About this exercise —
Retype, exactly as they stand, the lines from the start of the data to the line that contains "77: (187, 88)", both ends included. Leave the pictures out.

Extracted records —
________________________________________

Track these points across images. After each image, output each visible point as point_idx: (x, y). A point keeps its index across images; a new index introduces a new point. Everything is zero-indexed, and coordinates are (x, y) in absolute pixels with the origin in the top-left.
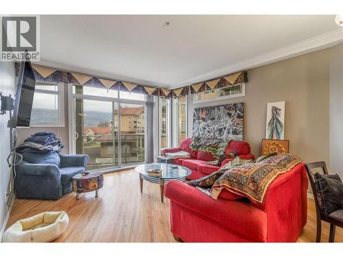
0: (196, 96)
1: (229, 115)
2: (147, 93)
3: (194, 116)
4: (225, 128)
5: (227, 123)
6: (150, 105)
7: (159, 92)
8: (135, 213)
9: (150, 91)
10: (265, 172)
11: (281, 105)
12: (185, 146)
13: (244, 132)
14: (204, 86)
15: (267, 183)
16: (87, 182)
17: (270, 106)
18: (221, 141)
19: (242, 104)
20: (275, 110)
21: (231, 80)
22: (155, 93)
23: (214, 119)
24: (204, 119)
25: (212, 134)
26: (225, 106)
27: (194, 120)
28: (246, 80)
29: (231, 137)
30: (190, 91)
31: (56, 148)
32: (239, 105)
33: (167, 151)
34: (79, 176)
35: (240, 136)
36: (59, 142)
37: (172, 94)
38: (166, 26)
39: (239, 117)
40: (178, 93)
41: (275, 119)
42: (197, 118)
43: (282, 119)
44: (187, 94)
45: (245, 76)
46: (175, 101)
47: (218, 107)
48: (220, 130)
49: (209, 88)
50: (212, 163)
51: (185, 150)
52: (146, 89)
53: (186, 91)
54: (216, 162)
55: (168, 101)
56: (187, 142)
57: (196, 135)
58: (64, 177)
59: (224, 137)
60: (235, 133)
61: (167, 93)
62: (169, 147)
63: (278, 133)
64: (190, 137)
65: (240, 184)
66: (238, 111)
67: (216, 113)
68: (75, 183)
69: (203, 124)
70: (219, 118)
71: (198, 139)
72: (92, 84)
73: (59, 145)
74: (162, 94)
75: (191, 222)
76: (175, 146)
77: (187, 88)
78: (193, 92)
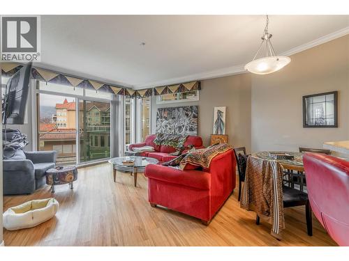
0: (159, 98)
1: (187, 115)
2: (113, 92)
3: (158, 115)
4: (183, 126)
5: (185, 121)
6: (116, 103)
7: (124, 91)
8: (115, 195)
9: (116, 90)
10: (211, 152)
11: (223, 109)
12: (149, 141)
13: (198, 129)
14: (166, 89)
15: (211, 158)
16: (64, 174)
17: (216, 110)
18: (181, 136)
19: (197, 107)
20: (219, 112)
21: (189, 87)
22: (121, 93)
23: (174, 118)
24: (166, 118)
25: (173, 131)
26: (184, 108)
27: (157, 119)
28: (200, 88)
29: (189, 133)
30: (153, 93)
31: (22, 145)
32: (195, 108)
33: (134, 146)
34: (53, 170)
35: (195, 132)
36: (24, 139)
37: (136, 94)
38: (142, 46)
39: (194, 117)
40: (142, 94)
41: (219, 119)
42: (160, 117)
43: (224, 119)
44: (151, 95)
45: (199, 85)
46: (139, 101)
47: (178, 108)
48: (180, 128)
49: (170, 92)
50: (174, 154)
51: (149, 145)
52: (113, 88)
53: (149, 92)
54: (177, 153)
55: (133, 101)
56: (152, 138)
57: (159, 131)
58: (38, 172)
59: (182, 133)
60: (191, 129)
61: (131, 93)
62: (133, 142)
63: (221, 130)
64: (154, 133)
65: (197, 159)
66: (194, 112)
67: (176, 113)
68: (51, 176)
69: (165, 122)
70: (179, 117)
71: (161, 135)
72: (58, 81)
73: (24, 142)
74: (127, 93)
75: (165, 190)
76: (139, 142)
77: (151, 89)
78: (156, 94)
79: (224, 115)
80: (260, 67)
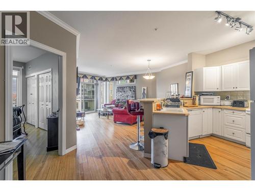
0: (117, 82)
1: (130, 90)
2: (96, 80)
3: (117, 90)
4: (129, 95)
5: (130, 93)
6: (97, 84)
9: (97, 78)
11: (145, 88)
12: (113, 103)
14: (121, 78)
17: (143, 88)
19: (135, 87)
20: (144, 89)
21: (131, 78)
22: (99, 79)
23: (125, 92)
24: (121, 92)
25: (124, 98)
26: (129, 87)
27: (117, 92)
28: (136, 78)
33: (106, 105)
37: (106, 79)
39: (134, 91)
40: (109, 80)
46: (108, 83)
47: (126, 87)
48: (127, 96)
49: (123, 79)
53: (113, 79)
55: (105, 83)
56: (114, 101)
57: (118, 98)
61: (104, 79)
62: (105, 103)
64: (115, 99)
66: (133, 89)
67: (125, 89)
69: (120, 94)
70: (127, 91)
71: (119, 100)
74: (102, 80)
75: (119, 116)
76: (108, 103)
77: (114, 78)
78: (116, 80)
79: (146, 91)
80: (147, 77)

________________________________________

Task solution —
Track these points across images. After each image, output each visible point as point_idx: (x, y). A point keeps its index across images; a new index introduces a new point. Everything is zero-indexed, and coordinates are (x, y) in absolute pixels with the origin in the top-left.
0: (196, 96)
1: (229, 115)
2: (147, 93)
3: (194, 116)
4: (225, 128)
5: (227, 123)
6: (150, 105)
7: (159, 92)
8: (135, 213)
9: (150, 91)
10: (265, 172)
11: (281, 105)
12: (185, 146)
13: (244, 132)
14: (204, 86)
15: (267, 183)
16: (87, 182)
17: (270, 106)
18: (221, 141)
19: (242, 104)
20: (275, 110)
21: (231, 80)
22: (155, 93)
23: (214, 119)
24: (204, 119)
25: (212, 134)
26: (225, 106)
27: (194, 120)
28: (246, 80)
29: (231, 137)
30: (190, 91)
31: (56, 148)
32: (239, 105)
33: (167, 151)
34: (79, 176)
35: (240, 136)
36: (59, 142)
37: (172, 94)
38: (166, 26)
39: (239, 117)
40: (178, 93)
41: (275, 119)
42: (197, 118)
43: (282, 119)
44: (187, 94)
45: (245, 76)
46: (175, 101)
47: (218, 107)
48: (220, 130)
49: (209, 88)
50: (212, 163)
51: (185, 150)
52: (146, 89)
53: (186, 91)
54: (216, 162)
55: (168, 101)
56: (187, 142)
57: (196, 135)
58: (64, 177)
59: (224, 137)
60: (235, 133)
61: (167, 93)
62: (169, 147)
63: (278, 133)
64: (190, 137)
65: (240, 184)
66: (238, 111)
67: (216, 113)
68: (75, 183)
69: (203, 124)
70: (219, 118)
71: (198, 139)
72: (92, 84)
73: (59, 145)
74: (162, 94)
75: (191, 222)
76: (175, 146)
77: (187, 88)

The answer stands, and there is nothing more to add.